The SMPC Conference continued through Aug. 5 at Scarritt Bennett Center, with breakouts, poster sessions, and additional talks. “Shaping Time: Properties and Functions” was the keynote address by Jeanne Bamberger, Ph.D., professor emerita of Music and Urban Education, Music and Theater Arts, Massachusetts Institute of Technology. A second keynote was “Music Resonates with Communication Sciences and Disorders” by Margaret Rogers, Ph.D., of the American Speech Hearing-Language Association.
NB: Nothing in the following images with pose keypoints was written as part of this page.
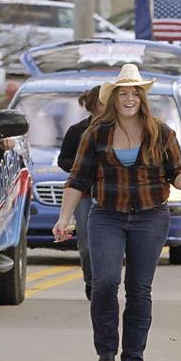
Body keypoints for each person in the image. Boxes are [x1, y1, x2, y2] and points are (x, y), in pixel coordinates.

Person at [52, 64, 181, 361]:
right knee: (103, 283)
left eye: (135, 93)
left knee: (139, 289)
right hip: (106, 215)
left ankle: (133, 357)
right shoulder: (96, 133)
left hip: (150, 216)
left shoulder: (161, 132)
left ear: (142, 98)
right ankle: (106, 349)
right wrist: (64, 218)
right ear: (113, 98)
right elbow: (78, 179)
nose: (129, 98)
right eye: (123, 93)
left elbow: (178, 170)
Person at [58, 85, 104, 301]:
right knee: (86, 245)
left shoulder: (121, 129)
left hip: (111, 194)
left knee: (109, 244)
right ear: (93, 104)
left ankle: (105, 283)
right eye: (103, 101)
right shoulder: (77, 131)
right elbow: (63, 160)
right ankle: (91, 281)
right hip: (85, 195)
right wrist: (82, 165)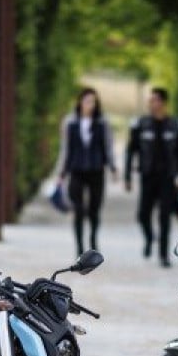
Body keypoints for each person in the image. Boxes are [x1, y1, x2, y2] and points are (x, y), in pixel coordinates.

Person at [125, 87, 178, 268]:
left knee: (164, 217)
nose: (151, 104)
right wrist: (128, 176)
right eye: (150, 100)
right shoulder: (141, 124)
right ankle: (149, 237)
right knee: (143, 214)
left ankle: (163, 254)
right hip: (147, 176)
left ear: (163, 103)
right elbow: (131, 151)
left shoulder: (176, 125)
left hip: (167, 178)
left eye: (154, 100)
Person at [58, 87, 116, 255]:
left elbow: (108, 145)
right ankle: (79, 246)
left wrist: (112, 166)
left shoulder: (102, 123)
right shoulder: (70, 122)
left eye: (93, 101)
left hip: (96, 169)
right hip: (76, 169)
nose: (90, 105)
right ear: (80, 102)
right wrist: (61, 172)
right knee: (78, 209)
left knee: (94, 208)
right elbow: (65, 149)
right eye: (87, 101)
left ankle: (93, 239)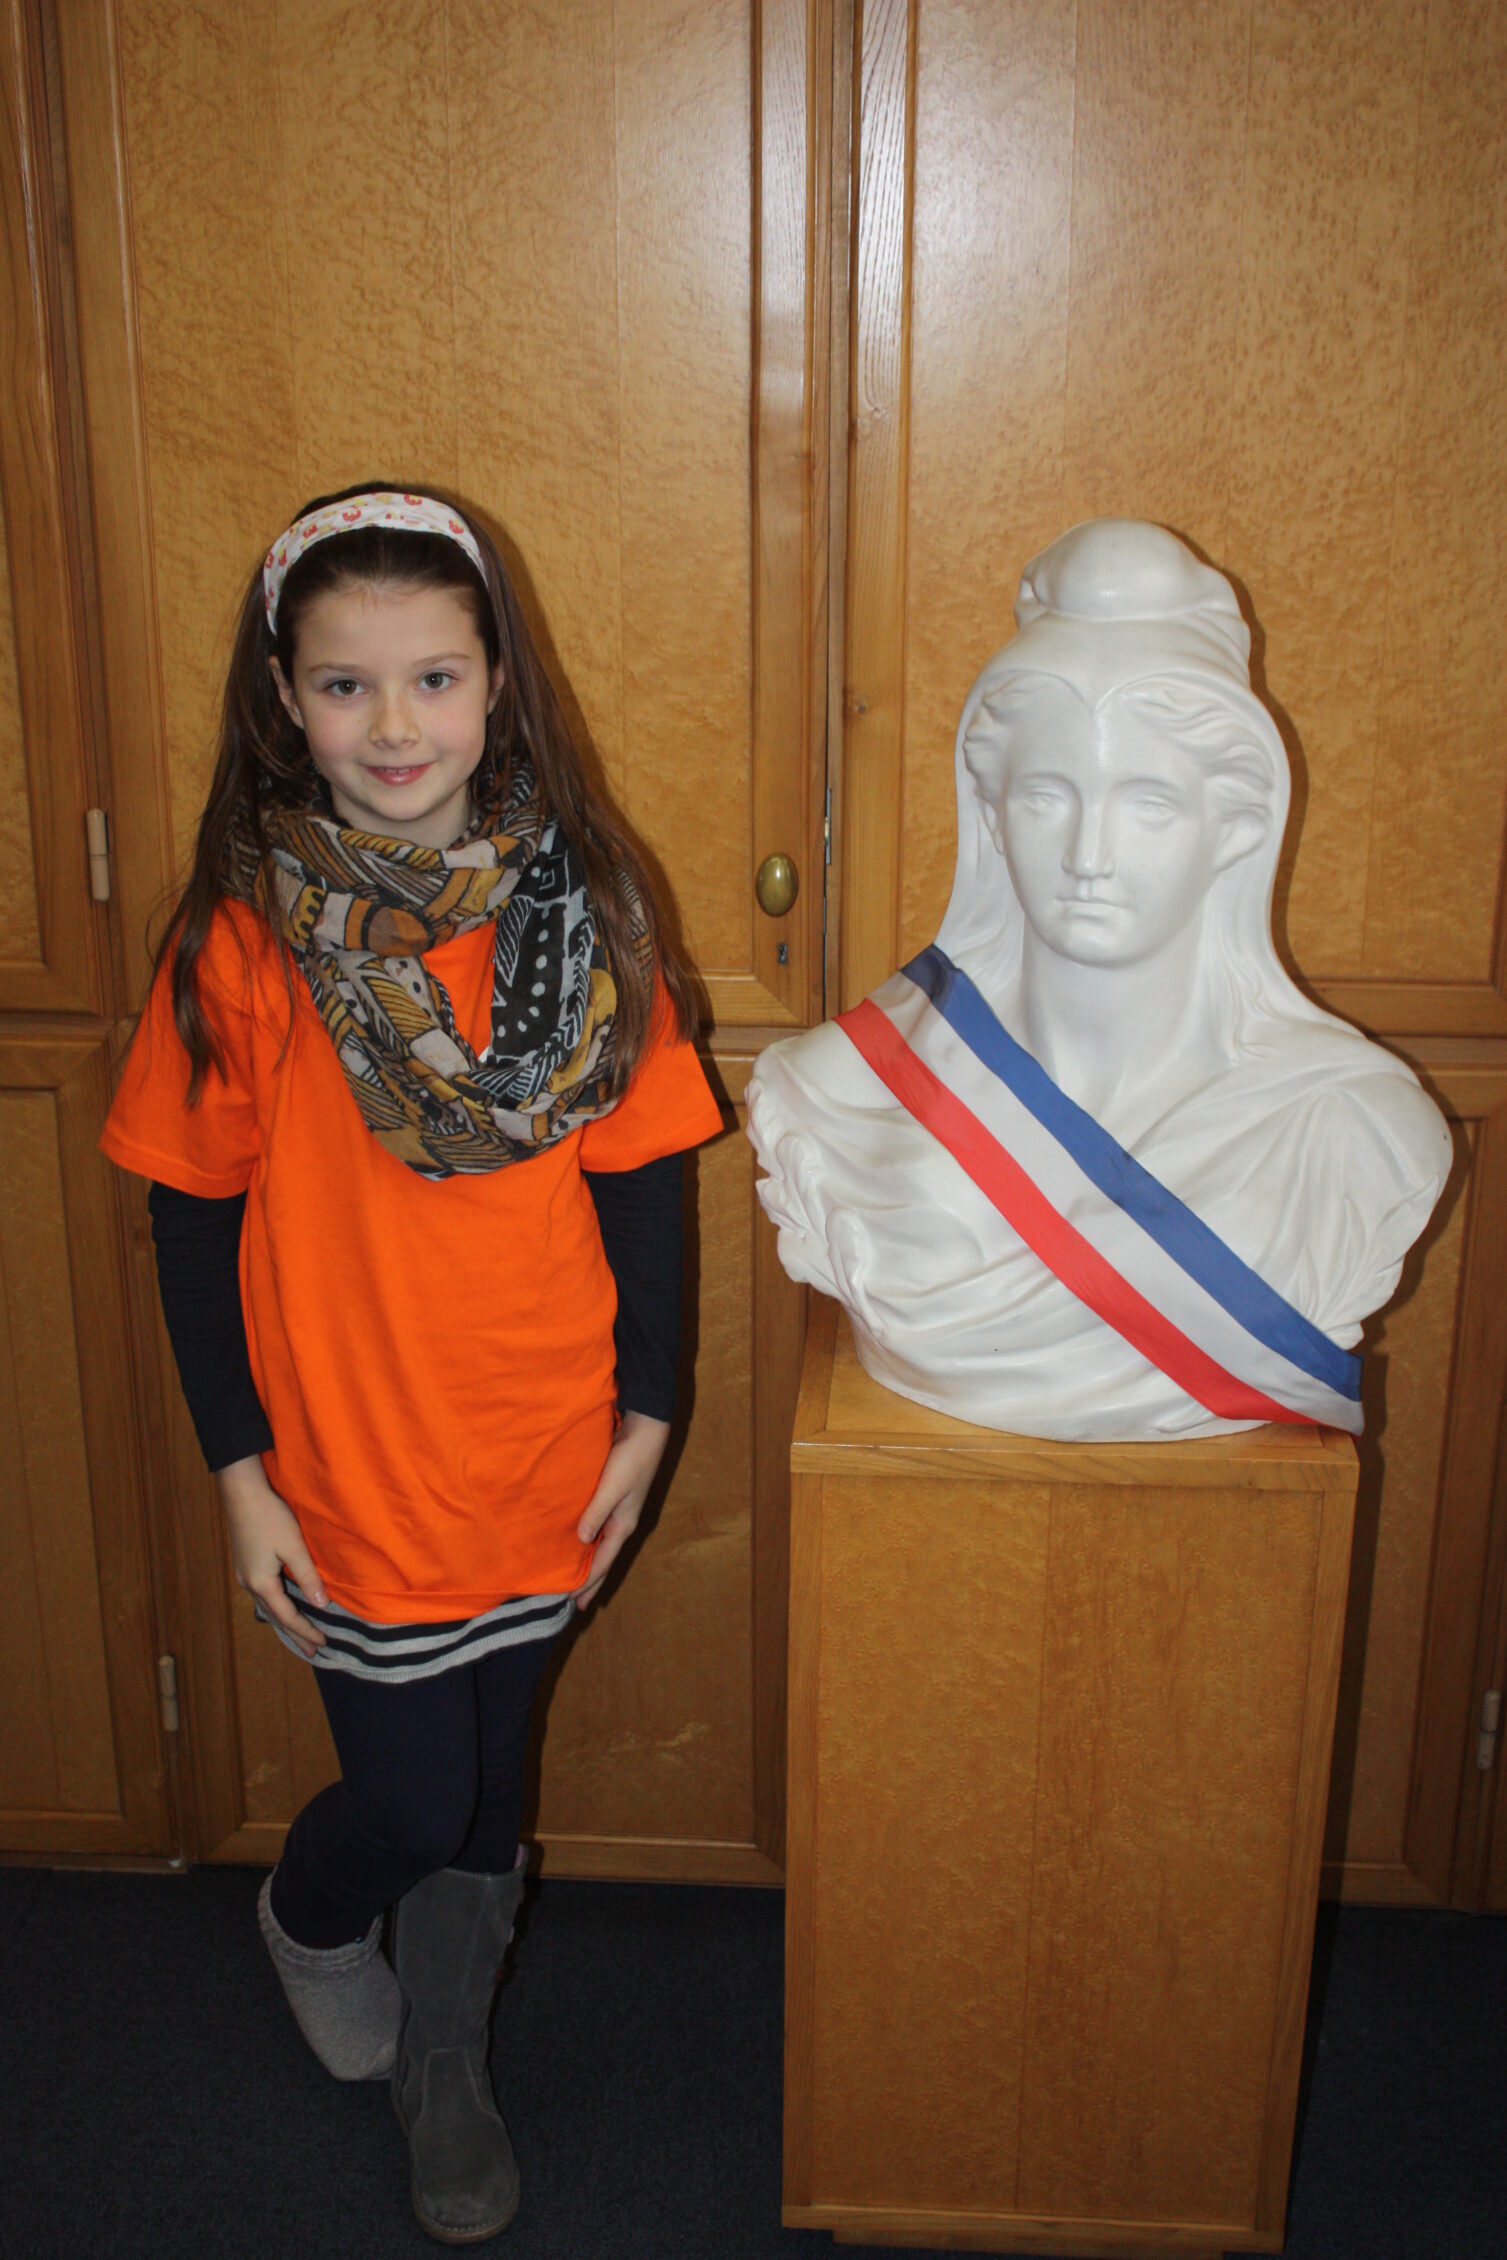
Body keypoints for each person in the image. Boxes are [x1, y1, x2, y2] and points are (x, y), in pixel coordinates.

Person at [101, 485, 723, 2242]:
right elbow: (190, 1221)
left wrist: (652, 1412)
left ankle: (446, 2061)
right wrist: (239, 1476)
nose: (394, 725)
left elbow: (646, 1176)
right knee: (410, 1793)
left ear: (497, 683)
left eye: (434, 678)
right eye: (345, 683)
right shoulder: (242, 940)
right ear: (283, 698)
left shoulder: (591, 911)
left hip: (542, 1439)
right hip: (347, 1463)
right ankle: (309, 1919)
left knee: (491, 1784)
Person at [748, 519, 1451, 1441]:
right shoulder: (839, 1096)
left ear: (1235, 828)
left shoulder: (1349, 1129)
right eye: (1046, 797)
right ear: (991, 815)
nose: (1088, 856)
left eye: (1148, 803)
“We are thrilled that the conference coincided with the launch of our cross-campus interdisciplinary Program for Music, Mind and Society at Vanderbilt, funded by the Chancellor’s initiative for trans-institutional programs,” Gordon said. “It provides new infrastructure to support the music-related research of over 3 dozen Vanderbilt scholars from across campus. Our ongoing and new research activities are enhanced and facilitated by knowledge gained at the conference and collaborations formed during the whole SMPC 2015 conference process. I believe that new connections forged during the conference among Vanderbilt investigators, and between our scientists and the outside Music Cognition community, are an important factor in helping initiate many new projects at Vanderbilt.”
Eavey is lead organizer and principal investigator of the Program for Music, Mind, and Society at Vanderbilt, which includes faculty in the School of Medicine, Peabody College, the College of Arts and Science, the School of Engineering, and the Blair School of Music.
In addition to the Vanderbilt Kennedy Center, other Vanderbilt sponsors of the SMPC 2015 Conference were the Vanderbilt Brain Institute, Vanderbilt Bill Wilkerson Center, the Ploger Method at the Blair School of Music, and the Program in Music, Mind and Society at Vanderbilt.
Elizabeth Turner is VKC communications coordinator.